3) Aider à l’autonomie (au quotidien)
Il est utile d'installer des habitudes stables :
sommeil régulier, temps de récupération adapté
logistique claire (l'enfant sait quand il s'entraîne, quand il joue)
alimentation de base (pas du “protocole”, juste du bon sens)
4) Le rôle du parent le week-end (quand il y a match / tournoi)
Le week-end, le parent sert surtout à :
garder un rythme calme
éviter la surcharge (trop de consignes, trop d’attentes)
préserver une ambiance stable, même si le tennis se passe mal
Ce n’est pas “ne rien dire”. C’est choisir des mots qui n’ajoutent pas de pression.
6️⃣ En compétition : tribune, litiges, émotions
1) En tribune : présence stable, messages sobres
Le parent aide quand il est prévisible :
même attitude quand ça gagne et quand ça perd
encouragements simples, courts
pas de “commentaires” point par point
L'enfant perçoit très vite l’ambiance autour de lui : plus elle reste stable, plus il peut jouer librement.
2) Litiges (balles, score) : ne pas intervenir directement
Les litiges arrivent, surtout chez les jeunes (annonces, score, incompréhensions). Dans ces situations, intervenir directement règle rarement le problème et augmente souvent la tension.
Le réflexe le plus simple, quand c’est possible :
faire appel au juge-arbitre
puis, à froid, aider le jeune à comprendre la bonne démarche : annoncer clairement, rester calme, demander la présence d’un officiel si nécessaire
3) Émotions : aider à traverser
Un jeune peut pleurer, s’énerver, se sentir injustement traité. Le parent n’a pas à minimiser (“c’est rien”) ni à dramatiser. Il peut simplement :
reconnaître l’émotion
protéger le cadre (respect)
reporter la discussion à plus tard
« Je t’ai vu très touché. Si tu veux on en parlera après, au calme. »
À éviter (sans jugement)
Ce sont des réflexes fréquents. Ils partent d’une bonne intention, mais peuvent cependant compliquer les choses :
donner des consignes techniques depuis la tribune
parler de résultat avant le match (“il faut gagner”)

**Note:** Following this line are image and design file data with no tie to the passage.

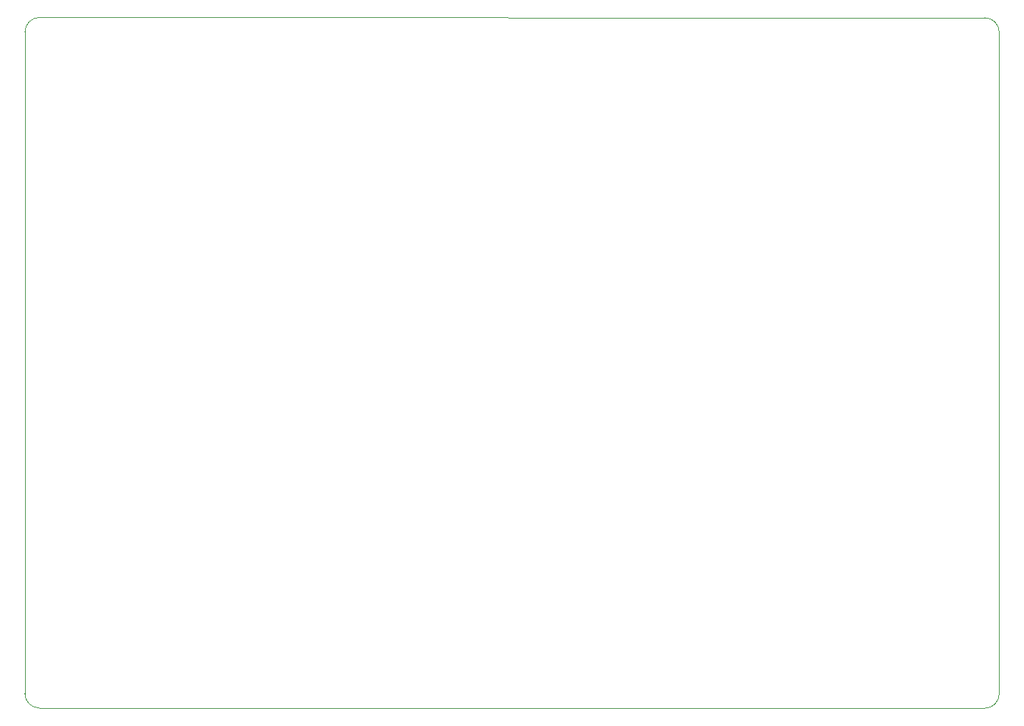
<source format=gbr>
%TF.GenerationSoftware,KiCad,Pcbnew,(6.0.0)*%
%TF.CreationDate,2022-03-25T10:46:11+03:00*%
%TF.ProjectId,LaundryPCB,4c61756e-6472-4795-9043-422e6b696361,rev?*%
%TF.SameCoordinates,Original*%
%TF.FileFunction,Profile,NP*%
%FSLAX46Y46*%
G04 Gerber Fmt 4.6, Leading zero omitted, Abs format (unit mm)*
G04 Created by KiCad (PCBNEW (6.0.0)) date 2022-03-25 10:46:11*
%MOMM*%
%LPD*%
G01*
G04 APERTURE LIST*
%TA.AperFunction,Profile*%
%ADD10C,0.100000*%
%TD*%
G04 APERTURE END LIST*
D10*
X200662122Y-55987878D02*
G75*
G03*
X198962122Y-54287878I-1714500J-14500D01*
G01*
X200662122Y-55987878D02*
X200660000Y-134330000D01*
X87167878Y-54257878D02*
X198962122Y-54287878D01*
X85450000Y-134290000D02*
X85467878Y-55957878D01*
X87167878Y-54257878D02*
G75*
G03*
X85467878Y-55957878I14500J-1714500D01*
G01*
X198960000Y-136030000D02*
X87150000Y-135990000D01*
X198960000Y-136030000D02*
G75*
G03*
X200660000Y-134330000I-14500J1714500D01*
G01*
X85450000Y-134290000D02*
G75*
G03*
X87150000Y-135990000I1714500J14500D01*
G01*
M02*

</source>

débriefer à chaud, dans la voiture, juste après une défaite
comparer avec un autre jeune / un autre club
rendre le tennis “conditionnel” (humeur parentale liée au score/résultat)
Conclusion
Accompagner un jeune au tennis, c’est surtout trouver une place juste : assez présent pour rassurer, assez en retrait pour laisser l’enfant apprendre et évoluer par lui-même.
Quand le cadre est sain, l’ambiance stable et la communication claire avec le club, le tennis reste ce qu’il doit être : un sport où l’enfant progresse, grandit et prend confiance, séance après séance.